I know that I'm jumping around a bit, but tonight I had to post on an impulse. I will get back to my thoughts on aging later.
Tonight I had a glorious time sitting out in the warm sun up on the top food deck at Westfield Mall in Century City. I was hungry of stomach while being full of mind. I spent the entire day sitting in meetings about brain research. I was so consumed with the meetings that I had not eaten anything but an apple all day.
Denise and Ramsey walked over (about 8 miles) to Hollywood and I knew that they would not be back to the hotel until dark.
So I sat there alone, enjoying a wonderful spinach calzone, an iced tea--under the warm California sun--and the last pages of Samuel Butler's book. It is his autobiography--by proxy.
In one regard, I'm a bit surprised to find the book as number eleven on the list of top English novels of all time. The flow of thought seems broken and clumsy at times. The story also develops so slowly that I'm sure that many of readers gave up after first thirty (of eighty-six) chapters. The word craftsmanship doesn't rival Dickens at all, in my humble opinion.
However the book moved me in a very deep way. There is no way I can put it into words. It moved me because it expressed so clearly and deeply what I rant and rave about on this blog so often (speaking of writing clumsily).
The message can not be put into words so clearly. The point could easily be lost with a causal reading. It wasn't subliminal . . . more like supra-liminal . . . beyond what words could ever express.
But it brings up a question about hellish "niceness."
I remember my first exposure to human hell was the movie, The Days of Wine and Roses. I saw it at the theater with my folks. Looking up the date of release tells me that I was only six, but I remember it like it was yesterday.
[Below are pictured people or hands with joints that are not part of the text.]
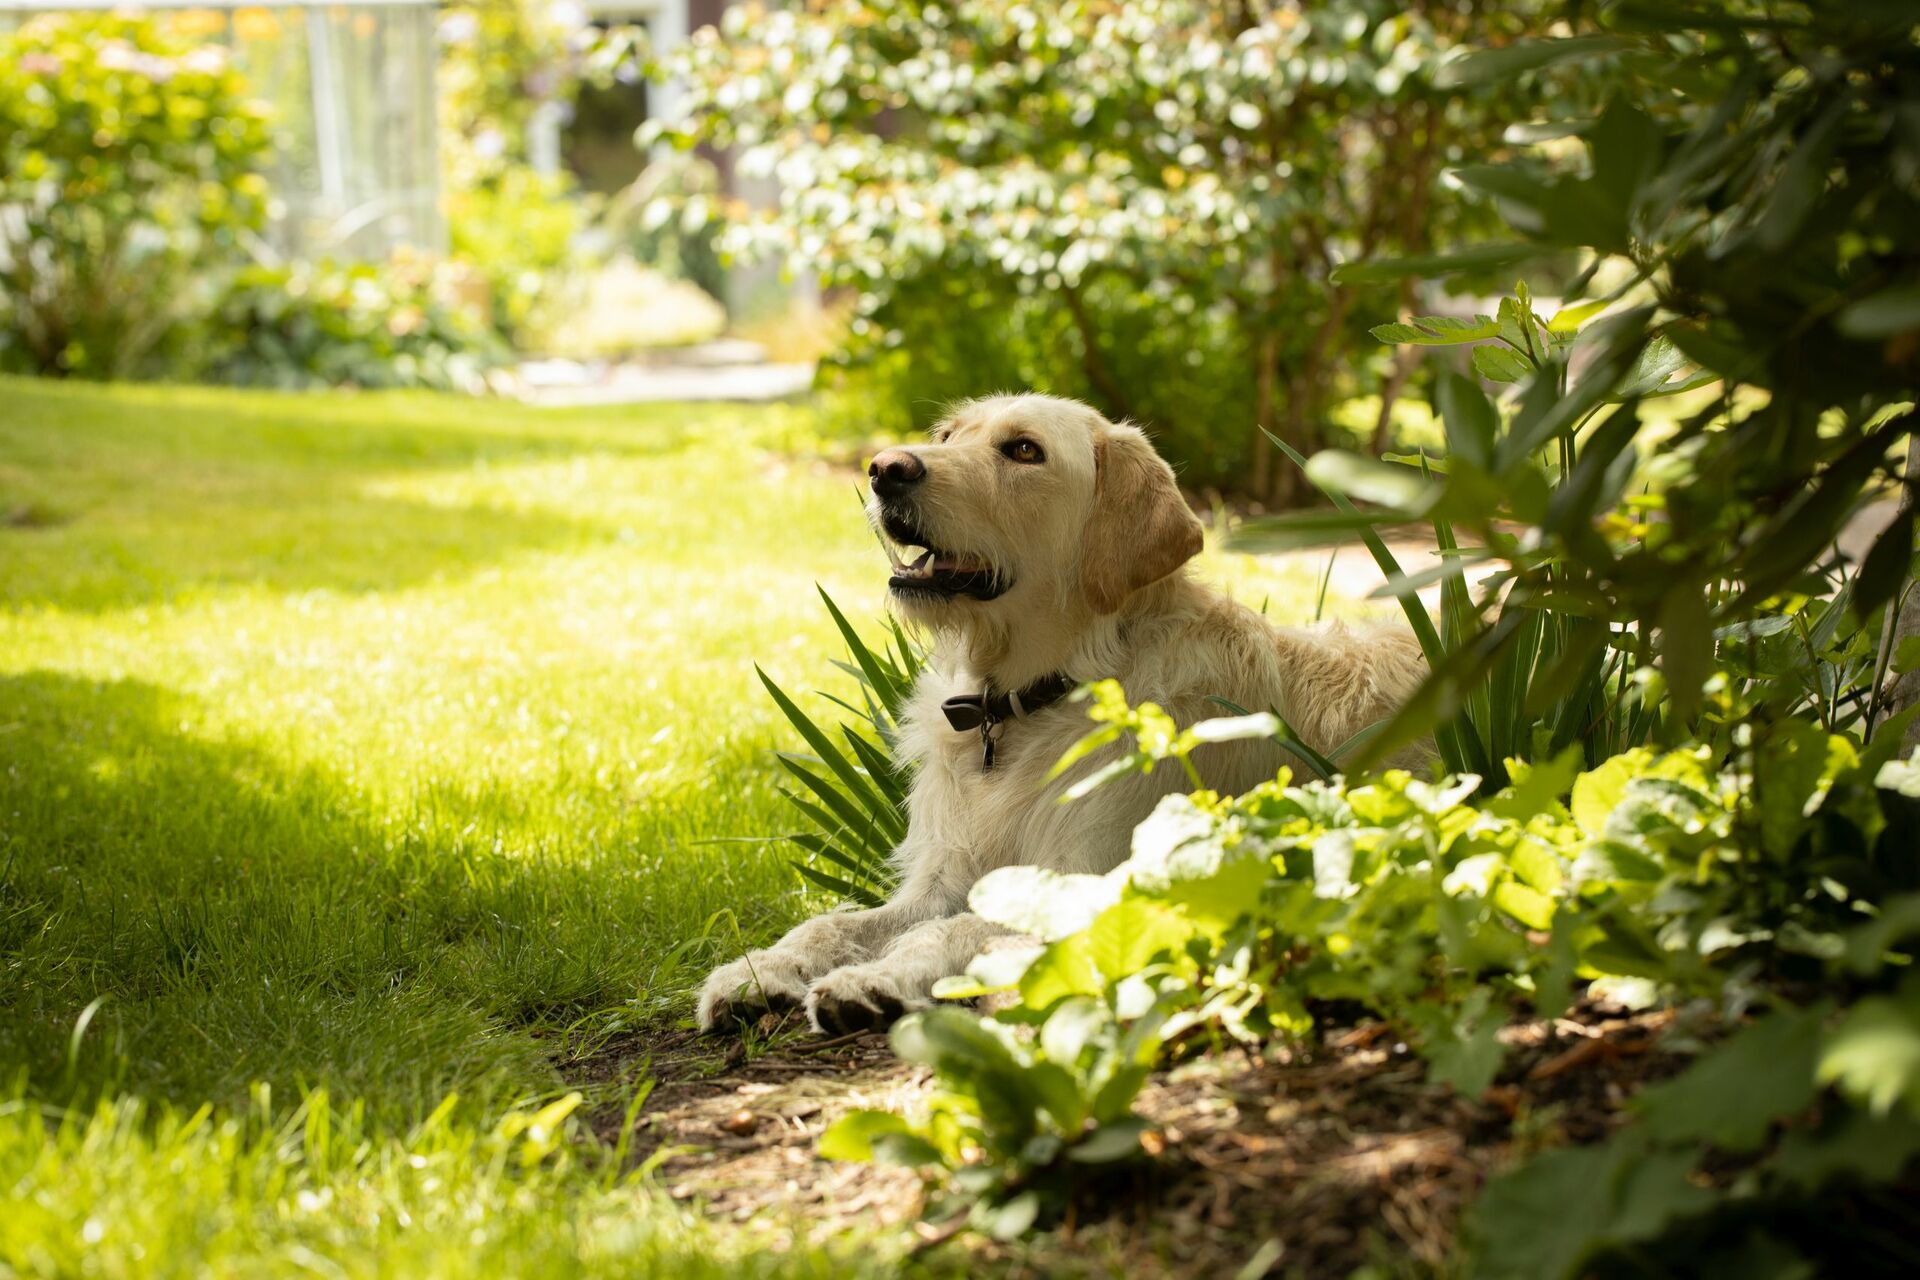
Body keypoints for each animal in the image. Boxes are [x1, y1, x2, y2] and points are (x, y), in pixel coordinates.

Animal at [698, 395, 1420, 1036]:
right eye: (949, 434)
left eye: (1024, 451)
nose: (885, 468)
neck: (1021, 705)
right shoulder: (941, 877)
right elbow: (836, 921)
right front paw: (756, 971)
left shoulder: (1090, 883)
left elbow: (949, 930)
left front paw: (870, 981)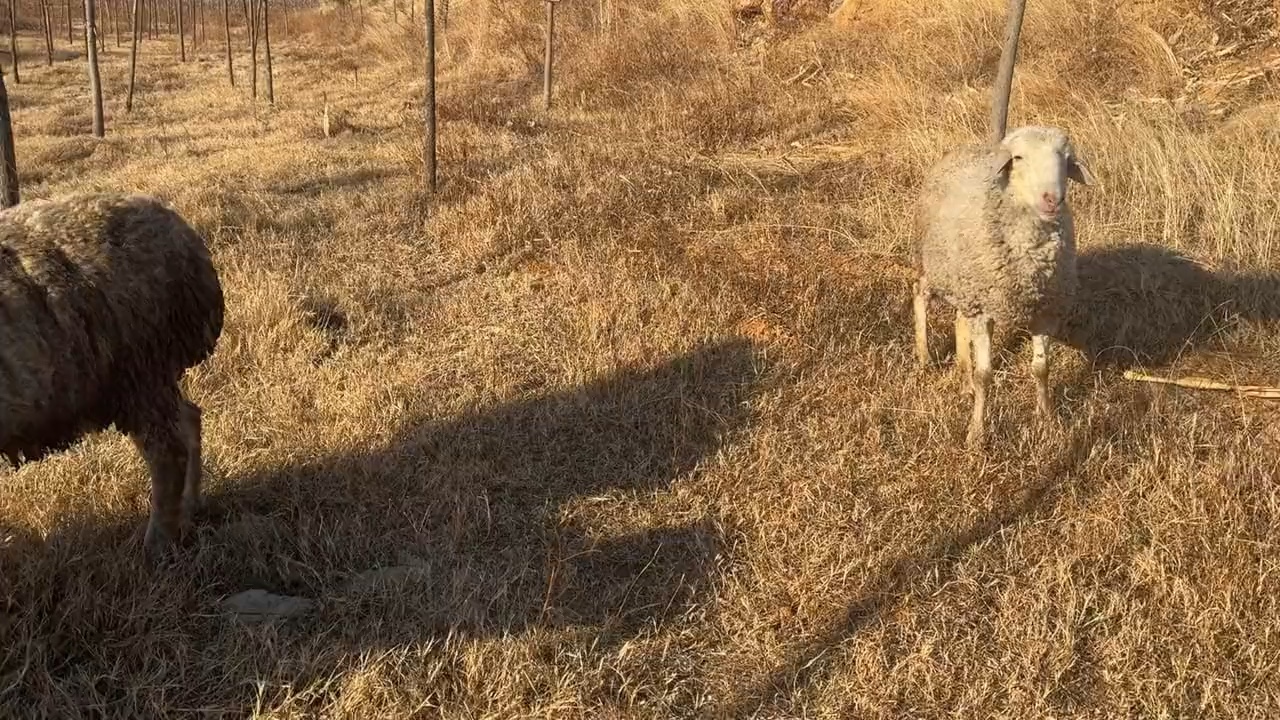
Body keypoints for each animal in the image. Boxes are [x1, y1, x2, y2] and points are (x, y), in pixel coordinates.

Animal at [0, 189, 224, 556]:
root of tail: (185, 238)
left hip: (138, 371)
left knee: (168, 453)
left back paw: (157, 543)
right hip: (146, 378)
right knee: (190, 420)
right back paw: (189, 510)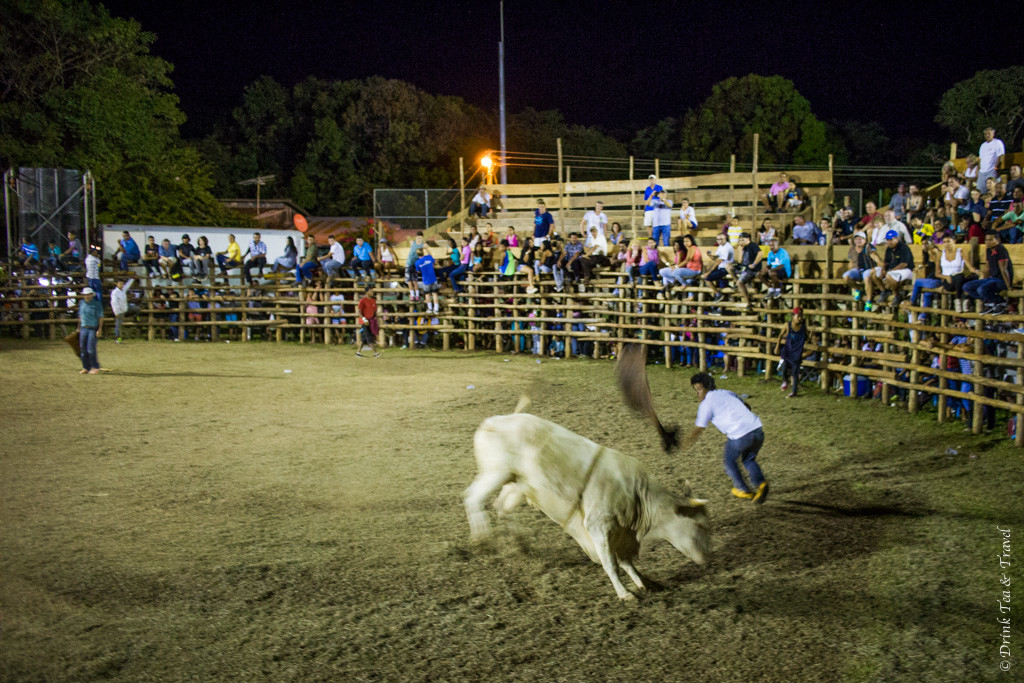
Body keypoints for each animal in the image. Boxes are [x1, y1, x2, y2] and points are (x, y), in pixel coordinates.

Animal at [466, 411, 712, 598]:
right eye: (700, 525)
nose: (707, 559)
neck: (640, 500)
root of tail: (491, 422)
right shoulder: (597, 526)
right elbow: (610, 562)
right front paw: (625, 594)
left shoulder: (621, 532)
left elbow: (625, 561)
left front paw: (645, 582)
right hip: (495, 473)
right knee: (473, 498)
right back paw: (481, 539)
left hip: (515, 484)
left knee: (501, 506)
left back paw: (519, 542)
I really didn't know that life on this earth could be so bad until I saw Joe Clay's complete psychological meltdown, dragging his beloved wife with him down the neck of a bottle. I was more scared then than when dad took me to see The Creature from the Black Lagoon. Through Jack Lemon's brilliance (being beat out from winning an Oscar by Greggory Peck in To Kill a Mocking Bird) I knew that their world was real, somewhere.
But now I know a greater human-created hell. That is the hell of Christian niceness as portrayed in the book. It is a place where the white-washed walls are only painted with the two-dimensional images of emotionally-frigid family. Where smiles eternally don the faces of people who hurt so deeply that they are not even cognizant of the pain. Fortunately Earnest Pontiflex (the main character) found a way out of the hell by going deeper into it, like on the back of Dante, until he met his total demise. He was taken to this deeper hell on the silver tongue of a 1840 equivalent of the modern TV Evangelists/con man.
The narrator constantly refers to Earnest as "my hero." He was such because Earnest was the only one in the Pontiflex clan to escape the insatiable pull of the niceness black hole.
If you have even been disillusioned by modern Christianity, I highly recommend the book. I don't agree with Earnest's final resting place (or at least the resting place that the author wanted for him) and that is a dichotomy of reason and faith, with faith being little more than wishful thinking and reason holding all real hope. That reason, unbeknown by the author at the time of the writing, would be quickly crushed in the gas-filled trenches of Europe, the gas-filled showers of Auschwitz and the nuclear horrors of Hiroshima.